Stored data:

################

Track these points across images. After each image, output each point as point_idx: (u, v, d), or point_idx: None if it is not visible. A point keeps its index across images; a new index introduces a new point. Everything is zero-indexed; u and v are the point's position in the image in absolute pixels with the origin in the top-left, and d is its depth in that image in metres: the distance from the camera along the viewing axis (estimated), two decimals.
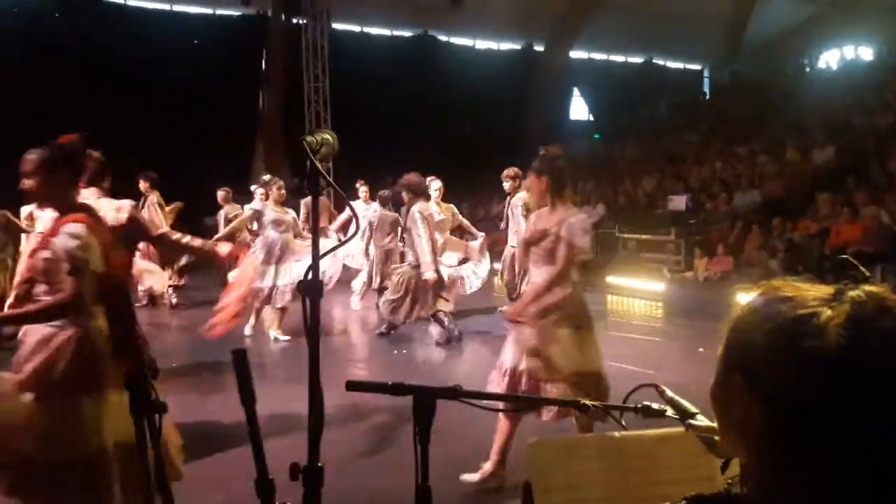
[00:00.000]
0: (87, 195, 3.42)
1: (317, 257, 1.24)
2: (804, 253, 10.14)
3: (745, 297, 0.97)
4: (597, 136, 21.88)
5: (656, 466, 1.71)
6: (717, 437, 1.29)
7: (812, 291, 0.88)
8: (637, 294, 10.58)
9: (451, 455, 4.47)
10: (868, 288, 0.86)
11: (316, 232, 1.29)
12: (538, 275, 3.76)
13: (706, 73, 24.93)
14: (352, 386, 1.43)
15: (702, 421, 1.35)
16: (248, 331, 7.72)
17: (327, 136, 1.36)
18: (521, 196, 8.22)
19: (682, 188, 13.62)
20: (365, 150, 13.77)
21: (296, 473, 1.17)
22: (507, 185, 8.57)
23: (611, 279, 11.29)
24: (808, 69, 21.05)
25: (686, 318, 8.97)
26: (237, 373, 1.16)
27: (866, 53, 20.39)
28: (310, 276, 1.20)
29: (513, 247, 8.42)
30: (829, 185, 11.59)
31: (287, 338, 7.61)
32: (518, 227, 8.32)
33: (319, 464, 1.17)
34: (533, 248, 3.79)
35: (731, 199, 12.74)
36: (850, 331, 0.82)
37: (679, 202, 12.18)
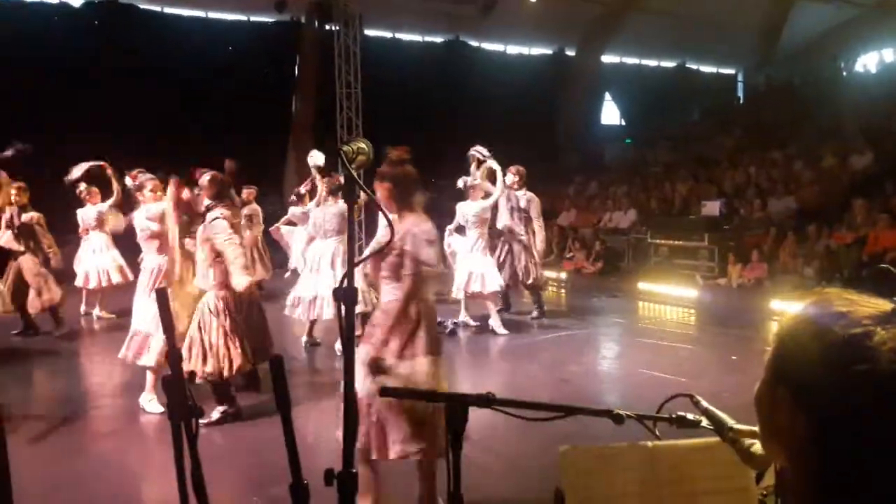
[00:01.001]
0: None
1: (352, 264, 1.26)
2: (841, 261, 9.95)
3: (791, 306, 0.96)
4: (628, 140, 21.71)
5: (689, 477, 1.70)
6: (752, 449, 1.28)
7: (866, 308, 0.86)
8: (669, 301, 10.46)
9: (479, 462, 4.49)
10: None
11: (352, 239, 1.31)
12: (386, 292, 3.45)
13: (740, 78, 24.60)
14: (386, 392, 1.45)
15: (739, 426, 1.33)
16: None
17: (363, 146, 1.38)
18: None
19: (716, 194, 13.45)
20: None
21: (330, 478, 1.19)
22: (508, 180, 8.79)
23: (642, 285, 11.19)
24: (844, 73, 20.65)
25: (719, 325, 8.86)
26: (273, 378, 1.18)
27: None
28: (345, 283, 1.21)
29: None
30: (866, 191, 11.37)
31: (319, 341, 7.67)
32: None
33: (353, 470, 1.18)
34: (382, 263, 3.44)
35: (766, 205, 12.54)
36: None
37: (712, 208, 12.04)
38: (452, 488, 1.42)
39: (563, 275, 12.84)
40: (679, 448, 1.71)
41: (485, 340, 8.13)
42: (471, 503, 3.66)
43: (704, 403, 1.43)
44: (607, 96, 23.19)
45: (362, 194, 1.87)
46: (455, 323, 8.54)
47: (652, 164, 18.10)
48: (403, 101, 17.05)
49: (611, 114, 23.55)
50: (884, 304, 0.87)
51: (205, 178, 5.16)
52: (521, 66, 20.84)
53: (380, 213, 1.51)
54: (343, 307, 1.23)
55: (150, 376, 5.45)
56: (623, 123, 23.37)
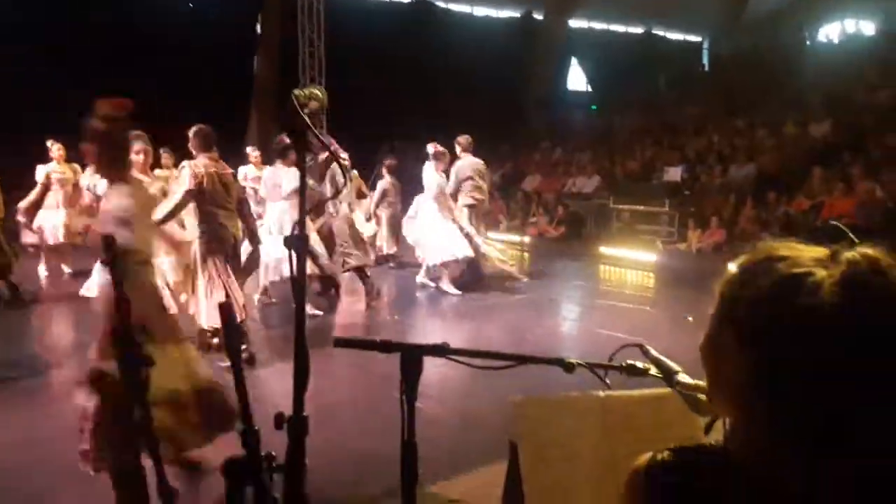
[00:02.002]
0: None
1: (303, 212, 1.24)
2: (797, 226, 10.17)
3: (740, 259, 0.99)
4: (594, 107, 21.75)
5: (640, 426, 1.74)
6: (701, 396, 1.31)
7: (808, 252, 0.90)
8: (630, 264, 10.62)
9: (434, 415, 4.56)
10: (863, 249, 0.88)
11: (303, 185, 1.29)
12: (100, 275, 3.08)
13: (706, 45, 24.73)
14: (339, 342, 1.44)
15: (685, 379, 1.36)
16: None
17: (316, 92, 1.35)
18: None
19: (679, 160, 13.59)
20: (361, 117, 13.68)
21: (280, 423, 1.19)
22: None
23: (604, 249, 11.33)
24: (808, 42, 20.88)
25: (677, 288, 9.03)
26: (223, 325, 1.17)
27: (868, 27, 20.21)
28: (296, 230, 1.20)
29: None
30: (825, 159, 11.58)
31: (274, 301, 7.67)
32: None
33: (304, 414, 1.19)
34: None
35: (727, 171, 12.72)
36: (845, 290, 0.84)
37: (674, 174, 12.18)
38: (406, 436, 1.43)
39: (527, 239, 12.91)
40: (630, 398, 1.75)
41: (447, 303, 8.19)
42: (428, 456, 3.70)
43: (654, 352, 1.45)
44: (574, 62, 23.14)
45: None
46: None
47: (617, 130, 18.19)
48: (368, 63, 16.81)
49: (577, 79, 23.53)
50: (824, 250, 0.90)
51: (192, 129, 5.26)
52: (487, 29, 20.66)
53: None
54: (293, 254, 1.22)
55: None
56: (589, 89, 23.38)
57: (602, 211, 12.97)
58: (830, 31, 21.29)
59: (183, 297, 5.48)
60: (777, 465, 0.87)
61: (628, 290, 9.35)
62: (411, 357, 1.41)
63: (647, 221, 11.92)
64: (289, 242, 1.20)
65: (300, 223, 1.20)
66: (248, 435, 1.13)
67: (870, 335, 0.84)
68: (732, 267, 0.97)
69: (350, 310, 7.97)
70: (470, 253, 8.46)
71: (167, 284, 5.52)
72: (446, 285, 8.53)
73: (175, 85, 14.29)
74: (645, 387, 1.75)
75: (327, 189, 7.85)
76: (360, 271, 7.86)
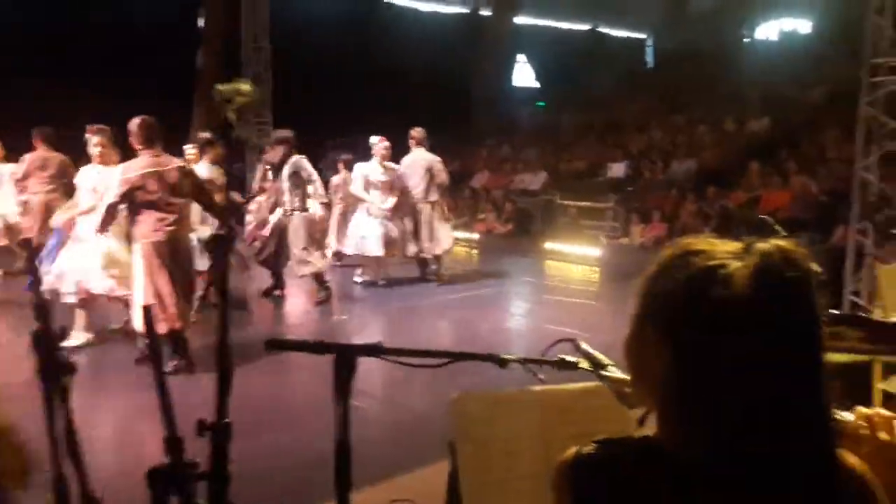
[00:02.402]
0: None
1: (227, 213, 1.21)
2: (736, 220, 10.45)
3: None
4: (541, 103, 21.93)
5: (576, 420, 1.76)
6: (626, 388, 1.33)
7: (723, 245, 0.93)
8: (575, 259, 10.77)
9: (379, 415, 4.55)
10: (775, 241, 0.91)
11: (231, 185, 1.26)
12: None
13: (649, 43, 25.18)
14: (272, 344, 1.42)
15: (614, 372, 1.38)
16: None
17: (244, 87, 1.32)
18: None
19: (622, 156, 13.81)
20: (308, 112, 13.52)
21: (202, 429, 1.16)
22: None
23: (550, 245, 11.45)
24: (747, 40, 21.45)
25: (621, 282, 9.19)
26: (146, 330, 1.13)
27: (804, 26, 20.84)
28: (222, 229, 1.17)
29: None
30: (762, 154, 11.92)
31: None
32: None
33: (227, 420, 1.16)
34: None
35: (669, 167, 12.99)
36: (757, 281, 0.87)
37: (618, 170, 12.38)
38: (340, 437, 1.41)
39: (475, 235, 12.96)
40: (566, 392, 1.77)
41: (395, 300, 8.17)
42: (372, 456, 3.68)
43: (585, 347, 1.47)
44: (521, 58, 23.29)
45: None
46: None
47: (563, 127, 18.39)
48: (315, 58, 16.60)
49: (525, 76, 23.70)
50: (739, 244, 0.93)
51: (134, 122, 5.06)
52: (434, 25, 20.63)
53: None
54: (218, 252, 1.19)
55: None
56: (536, 86, 23.57)
57: (549, 207, 13.09)
58: (768, 30, 21.88)
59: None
60: (699, 453, 0.89)
61: (574, 284, 9.47)
62: (345, 358, 1.39)
63: (592, 217, 12.08)
64: (210, 243, 1.17)
65: (224, 223, 1.17)
66: (172, 443, 1.10)
67: (781, 324, 0.86)
68: (653, 260, 1.00)
69: (295, 310, 7.87)
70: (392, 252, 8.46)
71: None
72: (369, 276, 8.66)
73: (116, 80, 13.88)
74: (585, 381, 1.78)
75: (285, 185, 7.62)
76: (317, 277, 7.65)
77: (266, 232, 7.59)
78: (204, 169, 6.63)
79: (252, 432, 4.22)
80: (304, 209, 7.41)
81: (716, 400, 0.87)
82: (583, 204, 12.24)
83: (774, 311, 0.86)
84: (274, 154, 7.51)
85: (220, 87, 1.26)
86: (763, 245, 0.90)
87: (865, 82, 6.34)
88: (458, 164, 17.40)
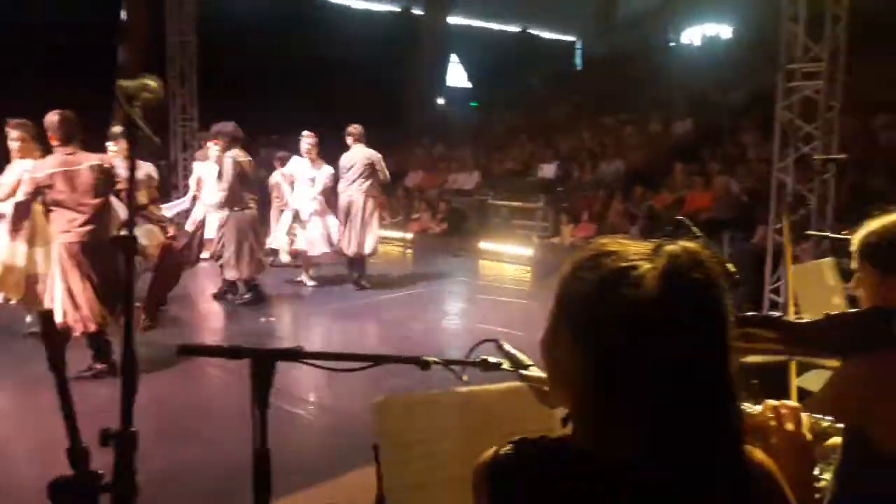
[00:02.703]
0: None
1: (132, 212, 1.16)
2: (661, 220, 10.75)
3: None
4: (474, 103, 22.08)
5: (500, 419, 1.76)
6: (545, 388, 1.34)
7: (634, 247, 0.94)
8: (507, 259, 10.89)
9: (310, 420, 4.48)
10: (683, 243, 0.93)
11: (132, 184, 1.21)
12: None
13: (578, 45, 25.67)
14: (185, 350, 1.37)
15: (535, 373, 1.39)
16: None
17: (149, 83, 1.27)
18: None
19: (553, 157, 14.03)
20: (236, 111, 13.18)
21: (106, 439, 1.11)
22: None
23: (483, 245, 11.54)
24: (672, 44, 22.12)
25: (552, 281, 9.31)
26: (43, 336, 1.07)
27: (725, 32, 21.62)
28: (124, 231, 1.12)
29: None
30: (686, 156, 12.31)
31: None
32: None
33: (132, 428, 1.11)
34: None
35: (597, 168, 13.27)
36: (665, 281, 0.88)
37: (548, 170, 12.55)
38: (259, 444, 1.38)
39: (409, 235, 12.95)
40: (490, 392, 1.77)
41: (328, 300, 8.08)
42: (304, 461, 3.61)
43: (507, 347, 1.48)
44: (454, 58, 23.40)
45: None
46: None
47: (496, 127, 18.56)
48: (244, 54, 16.25)
49: (458, 76, 23.82)
50: (651, 244, 0.94)
51: (51, 117, 4.87)
52: (366, 23, 20.49)
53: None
54: (122, 255, 1.14)
55: None
56: (469, 86, 23.72)
57: (482, 207, 13.19)
58: (692, 35, 22.59)
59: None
60: (613, 450, 0.90)
61: (507, 284, 9.57)
62: (263, 363, 1.35)
63: (523, 217, 12.22)
64: (116, 243, 1.11)
65: (129, 224, 1.12)
66: (74, 454, 1.05)
67: (689, 325, 0.88)
68: (570, 260, 1.00)
69: (222, 313, 7.68)
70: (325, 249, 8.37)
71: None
72: (306, 277, 8.56)
73: (35, 78, 13.28)
74: (511, 381, 1.78)
75: (218, 185, 7.43)
76: (246, 280, 7.48)
77: (212, 233, 7.47)
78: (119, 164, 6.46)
79: (178, 439, 4.10)
80: (236, 208, 7.26)
81: (626, 400, 0.89)
82: (515, 204, 12.38)
83: (682, 312, 0.88)
84: (203, 153, 7.35)
85: (123, 83, 1.20)
86: (671, 247, 0.91)
87: (781, 87, 6.60)
88: (391, 164, 17.34)
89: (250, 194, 7.45)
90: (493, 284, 9.44)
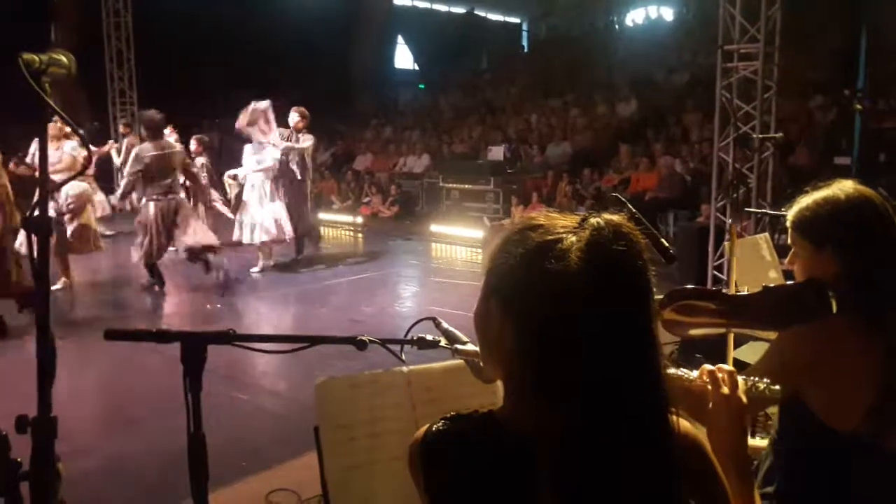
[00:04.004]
0: None
1: (45, 193, 1.11)
2: (610, 201, 10.89)
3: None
4: (422, 86, 21.95)
5: (443, 397, 1.76)
6: (481, 363, 1.33)
7: (562, 220, 0.94)
8: (459, 241, 10.89)
9: (258, 404, 4.43)
10: (607, 216, 0.93)
11: (44, 163, 1.15)
12: None
13: (525, 27, 25.70)
14: (111, 335, 1.32)
15: (470, 347, 1.39)
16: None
17: (60, 57, 1.20)
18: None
19: (501, 139, 14.06)
20: (176, 91, 12.86)
21: (23, 426, 1.06)
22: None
23: (435, 228, 11.52)
24: (617, 26, 22.32)
25: None
26: None
27: (668, 13, 21.91)
28: (37, 212, 1.07)
29: None
30: (631, 137, 12.49)
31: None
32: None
33: (51, 415, 1.07)
34: None
35: (545, 150, 13.36)
36: (589, 254, 0.88)
37: (497, 153, 12.58)
38: (193, 429, 1.34)
39: (360, 219, 12.85)
40: (433, 371, 1.76)
41: (278, 286, 7.97)
42: (253, 446, 3.56)
43: (445, 325, 1.47)
44: (400, 40, 23.19)
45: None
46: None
47: (444, 109, 18.50)
48: (183, 35, 15.77)
49: (404, 58, 23.62)
50: (577, 218, 0.94)
51: None
52: (310, 4, 20.06)
53: None
54: (35, 239, 1.08)
55: None
56: (416, 68, 23.56)
57: (432, 190, 13.16)
58: (636, 16, 22.82)
59: None
60: (540, 423, 0.90)
61: (458, 266, 9.58)
62: (194, 346, 1.32)
63: (474, 199, 12.24)
64: (29, 225, 1.06)
65: (42, 205, 1.07)
66: None
67: (611, 297, 0.88)
68: (500, 233, 1.00)
69: (172, 299, 7.51)
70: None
71: None
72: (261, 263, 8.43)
73: None
74: (454, 360, 1.78)
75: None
76: (149, 266, 7.30)
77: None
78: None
79: (121, 429, 4.01)
80: (156, 197, 7.07)
81: (552, 372, 0.89)
82: (465, 187, 12.39)
83: (604, 285, 0.88)
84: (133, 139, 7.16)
85: (27, 56, 1.13)
86: (595, 219, 0.92)
87: (720, 68, 6.72)
88: (340, 147, 17.19)
89: (168, 182, 7.16)
90: (444, 267, 9.45)
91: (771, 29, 6.45)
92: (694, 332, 1.83)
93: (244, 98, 8.33)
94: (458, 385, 1.73)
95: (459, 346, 1.37)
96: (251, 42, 16.94)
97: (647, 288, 0.92)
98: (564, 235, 0.90)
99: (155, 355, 5.11)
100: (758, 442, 2.07)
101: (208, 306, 7.06)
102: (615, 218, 0.93)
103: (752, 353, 2.96)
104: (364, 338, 1.36)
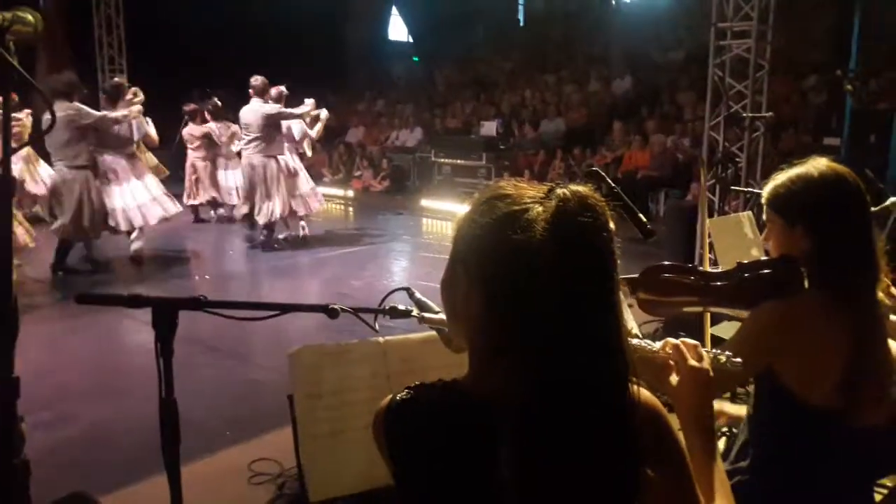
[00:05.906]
0: None
1: (8, 154, 1.10)
2: (602, 178, 10.86)
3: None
4: (416, 59, 21.73)
5: (419, 367, 1.77)
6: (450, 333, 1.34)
7: (529, 190, 0.94)
8: (450, 217, 10.85)
9: (240, 374, 4.45)
10: (574, 187, 0.93)
11: (7, 127, 1.13)
12: None
13: (521, 1, 25.41)
14: (82, 299, 1.32)
15: (440, 316, 1.39)
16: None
17: (25, 15, 1.18)
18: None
19: (494, 114, 13.97)
20: (168, 63, 12.71)
21: None
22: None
23: (426, 202, 11.51)
24: (613, 2, 22.09)
25: None
26: None
27: None
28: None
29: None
30: (625, 114, 12.43)
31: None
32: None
33: (15, 375, 1.07)
34: None
35: (538, 126, 13.29)
36: (554, 225, 0.88)
37: (490, 128, 12.50)
38: (164, 394, 1.35)
39: (351, 192, 12.81)
40: (409, 341, 1.77)
41: (268, 259, 7.95)
42: (234, 416, 3.57)
43: (418, 295, 1.47)
44: (394, 11, 22.91)
45: None
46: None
47: (438, 83, 18.35)
48: (176, 5, 15.55)
49: (398, 30, 23.36)
50: (544, 188, 0.94)
51: None
52: None
53: None
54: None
55: None
56: (410, 40, 23.30)
57: (424, 164, 13.11)
58: None
59: None
60: (502, 391, 0.91)
61: (448, 241, 9.53)
62: (164, 312, 1.32)
63: (466, 175, 12.20)
64: None
65: (4, 166, 1.06)
66: None
67: (575, 267, 0.88)
68: (468, 202, 1.00)
69: (156, 271, 7.49)
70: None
71: None
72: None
73: None
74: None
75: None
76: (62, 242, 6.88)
77: None
78: None
79: (101, 398, 4.03)
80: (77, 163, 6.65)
81: (515, 342, 0.89)
82: (457, 162, 12.34)
83: (567, 255, 0.88)
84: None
85: None
86: (562, 190, 0.91)
87: (713, 46, 6.68)
88: (332, 119, 17.02)
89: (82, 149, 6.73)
90: (434, 242, 9.44)
91: (765, 6, 6.41)
92: (671, 311, 1.84)
93: (234, 68, 8.23)
94: (434, 356, 1.74)
95: (427, 315, 1.37)
96: (243, 11, 16.71)
97: (610, 259, 0.92)
98: (531, 205, 0.90)
99: (147, 328, 5.14)
100: (736, 409, 2.09)
101: (196, 277, 7.06)
102: (582, 189, 0.93)
103: (730, 329, 2.98)
104: (336, 306, 1.36)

################

Could you copy, exactly and with no pictures, each line from the first one above to the line holding "37: (679, 202, 12.18)"?

Track these points across images. After each image, output each point as point_idx: (u, v, d), or point_idx: None if it is not visible. A point keeps its index across images; a new index introduces a new point. Everything is zero-indexed; u and v are the point's position in the image in absolute pixels with the origin in the top-left, and d is its depth in that image in metres: the distance from the camera along the viewing axis (estimated), two decimals.
[00:00.000]
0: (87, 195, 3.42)
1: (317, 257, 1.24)
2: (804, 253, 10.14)
3: (745, 297, 0.97)
4: (597, 136, 21.88)
5: (656, 466, 1.71)
6: (717, 437, 1.29)
7: (812, 291, 0.88)
8: (637, 294, 10.58)
9: (451, 455, 4.47)
10: (868, 288, 0.86)
11: (316, 232, 1.29)
12: (538, 275, 3.76)
13: (706, 73, 24.93)
14: (352, 386, 1.43)
15: (702, 421, 1.35)
16: (248, 331, 7.72)
17: (327, 136, 1.36)
18: (521, 196, 8.22)
19: (682, 188, 13.62)
20: (365, 150, 13.77)
21: (296, 473, 1.17)
22: (507, 185, 8.57)
23: (611, 279, 11.29)
24: (808, 69, 21.05)
25: (686, 318, 8.97)
26: (237, 373, 1.16)
27: (866, 53, 20.39)
28: (310, 276, 1.20)
29: (513, 247, 8.42)
30: (829, 185, 11.59)
31: (287, 338, 7.61)
32: (518, 227, 8.32)
33: (319, 464, 1.17)
34: (533, 248, 3.79)
35: (731, 199, 12.74)
36: (850, 331, 0.82)
37: (679, 202, 12.18)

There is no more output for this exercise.